By Dan Rubinstein

Cancer is an extremely complex disease, and researchers have to be both methodical and creative when working to develop new types of treatment.

One promising approach is to use engineered viruses to attack cancer cells. Some tumours, however, can fight off these viruses — a hurdle that prompted a trio of Ottawa-based scientists to collaborate on an innovative solution.

 Carleton University chemistry professor Jeff Smith

Carleton University chemistry professor Jeff Smith

Their team, led by Ottawa Hospital Research Institute (OHRI) cancer therapeutics researcher Jean-Simon Diallo, Carleton chemistry professor Jeff Smith and University of Ottawa biochemist Christopher Boddy, has created a new molecule that could help cancer-fighting viruses be more effective against a wider variety of tumours.

“The use of engineered viral strains such as … oncolytic viruses (OV) to selectively destroy cancer cells is poised to make a major impact in the clinic and revolutionize cancer therapy,” declares the abstract of the paper they published recently in the journal Scientific Reports.

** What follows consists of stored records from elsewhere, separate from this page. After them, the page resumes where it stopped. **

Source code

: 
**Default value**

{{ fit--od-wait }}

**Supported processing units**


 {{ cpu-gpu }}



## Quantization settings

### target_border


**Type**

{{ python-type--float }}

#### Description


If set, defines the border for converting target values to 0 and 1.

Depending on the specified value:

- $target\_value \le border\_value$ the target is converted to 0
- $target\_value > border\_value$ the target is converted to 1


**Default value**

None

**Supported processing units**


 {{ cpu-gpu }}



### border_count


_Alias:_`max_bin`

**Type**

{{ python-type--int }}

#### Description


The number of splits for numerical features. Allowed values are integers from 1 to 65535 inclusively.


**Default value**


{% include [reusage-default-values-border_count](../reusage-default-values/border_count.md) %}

“The heterogeneous nature of tumors is widely accepted to be a major obstacle for OV therapeutics…. Here, we describe the development of a new class of small molecules for selectively enhancing OV replication in cancer tissue.”

The work that led to this breakthrough began around seven years ago when Diallo was a postdoctoral fellow in the lab of John Bell, a renowned senior scientist at the OHRI.

Diallo was doing high-throughput experiments to assess how tens of thousands of small molecules impacted the cancer-fighting properties of oncolytic viruses. He identified 15 novel compounds (or “viral sensitizers”) that appeared to help OVs shrink tumours and increase longevity in mice.

After publishing these results in a 2010 paper, Diallo turned to Boddy and Smith to gain a deeper molecular understanding of the most active of these viral sensitizers, and try to improve their therapeutic relevance.

Viruses attack cancer cells

“Generally, in society, viruses are seen as a bad thing,” says Smith. “But in some cases, enhancing a viruses’ growth is a good thing, such as when it selectively attacks cancer cells but leaves healthy cells alone.”

One OV, known as T-VEC, or by the brand name Imlygic, was approved by the U.S. Food and Drug Administration last October for the treatment of melanoma in patients with inoperable tumours.

Jeff Smith (third from right) with colleagues and a local brewery client in the Carleton Mass Spectrometry Centre.

Jeff Smith (third from right) with colleagues and <a href="" target="_blank" rel="noopener noreferrer">a local brewery client</a> in the <a href="" target="_blank" rel="noopener noreferrer">Carleton Mass Spectrometry Centre</a>.

Smith had first met Diallo when the Carleton chemist did a talk at the OHRI. Their personalities clicked, and a few months later he got the call that led to their triangular collaboration with Boddy: “We’ve come up to a roadblock,” Diallo said to Smith, “and we believe mass spectrometry could be a good tool to help us understand why we’re observing what we’re observing.”

Essentially, Boddy synthesizes subtle variants or analogs of the original molecules discovered by Diallo, sending the promising derivatives to Diallo to test biologically, and to Smith to explore the pharmacokinetics — the stability of the molecules and movement of drugs within a body. Feedback from Diallo and Smith informs further tweaks to the original compounds, and the testing process begins again.

“This is how drugs are discovered,” says Smith. “You make very subtle changes to things that show promise.

“Each of us has a distinct skillset, so we’re able to come at this large area of research from three different angles,” adds Smith, describing the dynamic between himself, Diallo and Boddy, a collaboration that fits within the parameters of the Ottawa-Carleton Chemistry Institute, one of more than two dozen entities that combine the research and teaching strengths of the capital’s two largest universities.

“It’s very much a multi-disciplinary effort, an iterative loop,” Diallo says about their teamwork. “It’s a challenging endeavour because everybody speaks a different scientific language, but it creates a unique research environment because we’re all learning so much from one another.”

The challenges of
interdisciplinary research

There are other challenges to this multi-disciplinary approach, adds Diallo: funding agencies can have a tough time evaluating the strength of a proposal if it brings together different realms of research, and peer reviewers at academic journals that typically focus on a specific area can also find it hard to grasp.

Professor Jeff Smith

Professor Jeff Smith

But ultimately, such cross pollination can help accelerate advances like the one described in the recent paper by Diallo, Boddy and Smith, which has already led to a patent for the new molecule and another pair of patent applications. And Diallo believes that this new approach, which has implications not only for cancer therapy but also for gene therapy and enhanced vaccine production for infectious diseases, could begin the clinical trial process within five or so years.

It’s important to remember, as well, that talk of finding a “cure” for cancer is an oversimplification. A range of therapies — including, perhaps, oncolytic viruses — are needed to prevent, treat and improve the quality of life for people living with the disease.